> DIRECTIONS
Switch "Erbarmen" to "Mitgefühl" in the data, from the first line up to and including the line with "vergessen, dafür Danke", and write out those lines with nothing else changed.

━━━ MATERIALS PROVIDED ━━━

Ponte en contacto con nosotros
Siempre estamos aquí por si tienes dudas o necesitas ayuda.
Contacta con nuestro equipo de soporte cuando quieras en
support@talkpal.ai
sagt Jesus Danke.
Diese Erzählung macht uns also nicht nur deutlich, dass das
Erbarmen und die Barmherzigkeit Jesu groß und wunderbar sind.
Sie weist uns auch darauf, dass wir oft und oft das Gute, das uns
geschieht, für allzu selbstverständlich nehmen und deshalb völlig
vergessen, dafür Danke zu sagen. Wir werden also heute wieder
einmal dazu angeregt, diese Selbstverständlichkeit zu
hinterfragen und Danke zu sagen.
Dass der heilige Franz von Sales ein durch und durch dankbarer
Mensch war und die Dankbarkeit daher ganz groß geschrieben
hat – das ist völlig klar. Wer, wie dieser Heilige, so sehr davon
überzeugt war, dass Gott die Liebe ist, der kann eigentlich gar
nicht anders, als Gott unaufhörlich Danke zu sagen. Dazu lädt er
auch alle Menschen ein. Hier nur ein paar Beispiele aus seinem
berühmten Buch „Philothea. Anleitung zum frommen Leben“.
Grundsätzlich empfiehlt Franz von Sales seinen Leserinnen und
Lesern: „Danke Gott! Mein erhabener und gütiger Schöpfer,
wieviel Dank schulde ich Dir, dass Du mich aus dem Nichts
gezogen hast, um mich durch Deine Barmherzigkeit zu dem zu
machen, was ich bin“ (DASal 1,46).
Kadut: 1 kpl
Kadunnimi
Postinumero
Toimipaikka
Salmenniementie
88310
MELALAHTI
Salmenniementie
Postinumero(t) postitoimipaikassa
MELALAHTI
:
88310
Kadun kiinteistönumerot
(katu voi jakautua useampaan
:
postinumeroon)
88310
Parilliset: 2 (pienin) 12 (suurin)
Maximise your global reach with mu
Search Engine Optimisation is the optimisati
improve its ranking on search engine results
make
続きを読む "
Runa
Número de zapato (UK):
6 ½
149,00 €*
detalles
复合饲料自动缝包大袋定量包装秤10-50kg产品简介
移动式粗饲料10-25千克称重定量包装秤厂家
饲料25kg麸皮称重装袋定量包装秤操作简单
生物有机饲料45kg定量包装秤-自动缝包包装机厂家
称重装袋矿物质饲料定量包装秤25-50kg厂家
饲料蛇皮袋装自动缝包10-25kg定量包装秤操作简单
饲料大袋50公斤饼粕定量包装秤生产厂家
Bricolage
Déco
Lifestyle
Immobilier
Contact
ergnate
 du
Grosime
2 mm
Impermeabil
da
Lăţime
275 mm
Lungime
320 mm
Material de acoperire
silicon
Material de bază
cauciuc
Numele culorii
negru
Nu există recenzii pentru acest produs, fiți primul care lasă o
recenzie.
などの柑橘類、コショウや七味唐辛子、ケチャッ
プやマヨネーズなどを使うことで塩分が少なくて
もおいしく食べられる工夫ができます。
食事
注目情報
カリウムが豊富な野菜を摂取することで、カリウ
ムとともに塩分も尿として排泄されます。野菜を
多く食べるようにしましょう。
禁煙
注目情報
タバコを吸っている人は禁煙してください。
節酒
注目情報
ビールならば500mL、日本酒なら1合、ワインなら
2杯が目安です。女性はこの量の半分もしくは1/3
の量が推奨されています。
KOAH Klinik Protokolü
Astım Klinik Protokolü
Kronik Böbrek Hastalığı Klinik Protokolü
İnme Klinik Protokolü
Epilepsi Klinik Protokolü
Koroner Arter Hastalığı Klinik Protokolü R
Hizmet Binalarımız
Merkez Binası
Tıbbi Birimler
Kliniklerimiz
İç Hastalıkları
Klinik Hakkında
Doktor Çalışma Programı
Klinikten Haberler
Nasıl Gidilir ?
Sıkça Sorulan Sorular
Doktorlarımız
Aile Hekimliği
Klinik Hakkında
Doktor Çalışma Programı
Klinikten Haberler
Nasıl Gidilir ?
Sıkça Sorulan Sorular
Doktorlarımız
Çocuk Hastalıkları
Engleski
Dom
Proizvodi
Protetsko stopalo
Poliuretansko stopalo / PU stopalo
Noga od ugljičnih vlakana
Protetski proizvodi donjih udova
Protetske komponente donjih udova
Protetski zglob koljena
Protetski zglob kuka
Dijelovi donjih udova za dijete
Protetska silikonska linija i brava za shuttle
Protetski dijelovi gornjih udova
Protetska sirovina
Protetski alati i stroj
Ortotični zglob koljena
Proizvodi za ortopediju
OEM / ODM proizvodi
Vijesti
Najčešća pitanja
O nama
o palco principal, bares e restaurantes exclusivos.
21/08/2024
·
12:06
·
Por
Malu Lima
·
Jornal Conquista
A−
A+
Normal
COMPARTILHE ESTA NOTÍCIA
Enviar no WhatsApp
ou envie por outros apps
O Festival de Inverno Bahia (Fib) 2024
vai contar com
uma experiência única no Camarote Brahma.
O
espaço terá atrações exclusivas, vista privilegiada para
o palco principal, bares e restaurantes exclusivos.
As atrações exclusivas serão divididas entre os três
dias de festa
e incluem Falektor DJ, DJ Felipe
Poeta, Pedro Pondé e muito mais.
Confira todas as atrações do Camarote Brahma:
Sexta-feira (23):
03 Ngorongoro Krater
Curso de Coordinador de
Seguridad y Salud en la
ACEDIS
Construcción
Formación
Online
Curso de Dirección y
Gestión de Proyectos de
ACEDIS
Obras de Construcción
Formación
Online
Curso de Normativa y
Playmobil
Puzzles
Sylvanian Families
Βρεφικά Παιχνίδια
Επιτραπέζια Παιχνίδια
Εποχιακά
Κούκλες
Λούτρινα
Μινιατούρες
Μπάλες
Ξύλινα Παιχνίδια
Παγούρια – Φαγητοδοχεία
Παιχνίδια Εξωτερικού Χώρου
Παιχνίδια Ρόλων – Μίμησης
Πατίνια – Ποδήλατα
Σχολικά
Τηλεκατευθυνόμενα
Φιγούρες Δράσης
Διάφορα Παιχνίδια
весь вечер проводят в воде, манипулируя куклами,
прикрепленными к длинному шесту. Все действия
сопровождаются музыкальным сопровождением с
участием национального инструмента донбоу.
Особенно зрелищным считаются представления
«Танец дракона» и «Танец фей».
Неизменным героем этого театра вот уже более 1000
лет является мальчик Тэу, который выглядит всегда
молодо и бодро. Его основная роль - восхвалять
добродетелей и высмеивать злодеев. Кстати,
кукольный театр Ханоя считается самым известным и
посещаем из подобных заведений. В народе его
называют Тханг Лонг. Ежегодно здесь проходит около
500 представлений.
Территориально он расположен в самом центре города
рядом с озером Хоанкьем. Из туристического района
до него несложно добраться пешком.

━━━

> EXERCISE ANSWER
Ponte en contacto con nosotros
Siempre estamos aquí por si tienes dudas o necesitas ayuda.
Contacta con nuestro equipo de soporte cuando quieras en
support@talkpal.ai
sagt Jesus Danke.
Diese Erzählung macht uns also nicht nur deutlich, dass das
Mitgefühl und die Barmherzigkeit Jesu groß und wunderbar sind.
Sie weist uns auch darauf, dass wir oft und oft das Gute, das uns
geschieht, für allzu selbstverständlich nehmen und deshalb völlig
vergessen, dafür Danke zu sagen. Wir werden also heute wieder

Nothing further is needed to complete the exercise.